Noi donne – giustamente – ci impegniamo per la parità. E in diversi campi abbiamo ottenuto dei risultati.
C’è però un campo in cui i risultati sono nulli. La spiritualità. Forse potresti pensare che non è rilevante.
Ma non è così. Perché la dimensione spirituale definisce i valori più profondi e importanti della vita. Spesso sono proprio questi valori a determinare le nostre scelte, il nostro modo di essere, i nostri innamoramenti, l’educazione che diamo ai figli, lo scopo della nostra esistenza, i sogni a cui vogliamo dare forma.
Con spiritualità non mi riferisco alla religione, ma alla concezione del divino che fa parte di ciascuno di noi, credenti e non credenti.

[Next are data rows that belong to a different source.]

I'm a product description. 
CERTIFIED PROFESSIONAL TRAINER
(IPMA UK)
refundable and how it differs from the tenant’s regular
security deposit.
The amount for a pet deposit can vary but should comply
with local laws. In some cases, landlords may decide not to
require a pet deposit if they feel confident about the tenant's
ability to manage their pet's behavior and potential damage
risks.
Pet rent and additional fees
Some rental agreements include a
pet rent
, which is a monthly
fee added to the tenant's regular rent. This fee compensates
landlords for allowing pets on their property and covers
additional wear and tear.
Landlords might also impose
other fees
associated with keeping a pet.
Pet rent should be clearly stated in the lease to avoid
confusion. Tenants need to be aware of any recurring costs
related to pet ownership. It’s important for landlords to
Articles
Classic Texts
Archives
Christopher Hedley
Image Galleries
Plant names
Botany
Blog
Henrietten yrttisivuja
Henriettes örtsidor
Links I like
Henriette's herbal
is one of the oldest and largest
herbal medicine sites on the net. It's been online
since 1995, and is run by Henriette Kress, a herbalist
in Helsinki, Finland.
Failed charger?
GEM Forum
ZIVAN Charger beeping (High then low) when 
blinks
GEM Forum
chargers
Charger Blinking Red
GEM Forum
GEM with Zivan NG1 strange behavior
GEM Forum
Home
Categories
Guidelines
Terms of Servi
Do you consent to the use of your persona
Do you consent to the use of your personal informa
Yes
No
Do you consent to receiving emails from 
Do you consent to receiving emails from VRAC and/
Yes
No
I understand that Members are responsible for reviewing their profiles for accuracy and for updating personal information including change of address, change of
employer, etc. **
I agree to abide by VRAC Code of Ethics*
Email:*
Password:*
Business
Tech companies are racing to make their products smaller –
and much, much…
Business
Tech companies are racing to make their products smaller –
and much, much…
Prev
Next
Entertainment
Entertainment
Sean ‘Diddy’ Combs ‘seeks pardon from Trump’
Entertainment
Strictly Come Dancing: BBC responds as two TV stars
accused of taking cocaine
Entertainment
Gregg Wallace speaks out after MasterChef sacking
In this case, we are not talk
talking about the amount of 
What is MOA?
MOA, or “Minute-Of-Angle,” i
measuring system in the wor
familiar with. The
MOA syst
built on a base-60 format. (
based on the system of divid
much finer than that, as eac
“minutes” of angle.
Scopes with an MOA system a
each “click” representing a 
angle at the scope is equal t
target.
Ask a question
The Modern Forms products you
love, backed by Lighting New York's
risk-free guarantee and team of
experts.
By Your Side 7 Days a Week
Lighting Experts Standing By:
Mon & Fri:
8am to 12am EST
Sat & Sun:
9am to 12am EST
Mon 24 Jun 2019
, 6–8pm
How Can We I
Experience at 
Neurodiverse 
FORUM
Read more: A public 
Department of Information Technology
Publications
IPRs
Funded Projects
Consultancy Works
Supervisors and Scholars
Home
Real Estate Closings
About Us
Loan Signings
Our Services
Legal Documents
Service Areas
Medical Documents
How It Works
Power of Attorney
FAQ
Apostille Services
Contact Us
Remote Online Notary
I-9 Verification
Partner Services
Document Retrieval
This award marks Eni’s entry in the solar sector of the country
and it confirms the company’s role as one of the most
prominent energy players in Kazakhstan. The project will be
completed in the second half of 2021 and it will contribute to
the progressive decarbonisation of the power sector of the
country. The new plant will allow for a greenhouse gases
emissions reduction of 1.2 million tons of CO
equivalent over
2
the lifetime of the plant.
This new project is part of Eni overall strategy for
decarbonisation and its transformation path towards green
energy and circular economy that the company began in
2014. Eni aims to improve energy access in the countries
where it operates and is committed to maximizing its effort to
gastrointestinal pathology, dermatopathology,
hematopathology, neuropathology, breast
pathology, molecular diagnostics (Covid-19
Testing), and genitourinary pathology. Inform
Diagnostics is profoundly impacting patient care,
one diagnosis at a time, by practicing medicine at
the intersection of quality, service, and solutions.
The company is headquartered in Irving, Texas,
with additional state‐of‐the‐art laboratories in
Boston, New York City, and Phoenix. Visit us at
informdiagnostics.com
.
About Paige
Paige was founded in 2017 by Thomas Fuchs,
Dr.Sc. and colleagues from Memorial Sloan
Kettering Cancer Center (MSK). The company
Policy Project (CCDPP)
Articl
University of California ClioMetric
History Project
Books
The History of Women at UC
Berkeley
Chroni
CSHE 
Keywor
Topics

C’è una spiritualità maschile e una femminile
Per darti un’idea ti chiedo di immedesimarti in una situazione che a noi tutti può capitare: un momento molto difficile.
Ci sono delle volte in cui ogni cosa sembra andare a rotoli, la situazione si fa drammatica, il dolore trafigge come una lama: un abbandono in amore, un licenziamento improvviso, un figlio che prende una brutta strada, un progetto importante che fallisce, una malattia, un incidente, un lutto.
È proprio in questi momenti che l’essere umano – più di altre volte – alza gli occhi al cielo e mormora: «Dio aiutami».
E ora un’altra scena. Il problema che ti tormentava si è risolto, oppure ti accade all’improvviso una cosa bellissima. Con molta probabilità, nel colmo della gioia, hai esclamato: «Grazie a Dio!» e forse ancora una volta hai guardato su in alto.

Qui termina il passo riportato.